366 Songs 162: Only A Northern Song

For all that “Only A Northern Song” devolves into aimless free jazz noodling and one of George Harrison’s most dirgy melodies (I think it’s really his particularly flat vocal that makes it feel that way; it almost sounds as if it was recorded and then slowed down, oddly enough), there are two things that make his song worth keeping on your digital music device of choice. The lyrics, obviously, are one; somewhere between sarcastic good natured ribbing and bitter meanness about the Lennon/McCartney dominance of the band’s songwriting chores (“Northern Songs” being the publishing company that took care of songs by the two during their Beatles output, for those who didn’t make the connection through the lyrics alone). Suddenly, lines like “If you’re listening to this song/You may think the chords are going wrong/But they’re not/He just wrote them like that” and the much more bitter “It doesn’t really matter what chords I play/What words I say or time of day it is/When it’s only a Northern Song” make a little more sense, right…?

Less meta and more groovy is the second reason: Listen to that spectacular opening.

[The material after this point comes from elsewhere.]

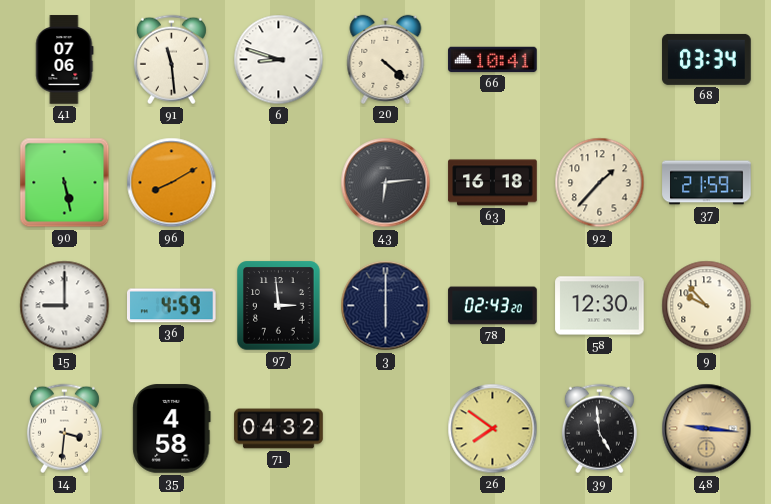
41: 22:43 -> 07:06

Man, work that organ. Both of Harrison’s original contributions to the Yellow Submarine soundtrack have this same thing going on: Unworked, somewhat ramshackle songs with absolutely blinding openings. And as great as “Only A Northern Song” is, I’m seriously not sure if many other Beatles song had an opening quite as wonderful as “It’s All Too Much”:

Seriously. The first 45 seconds of that song.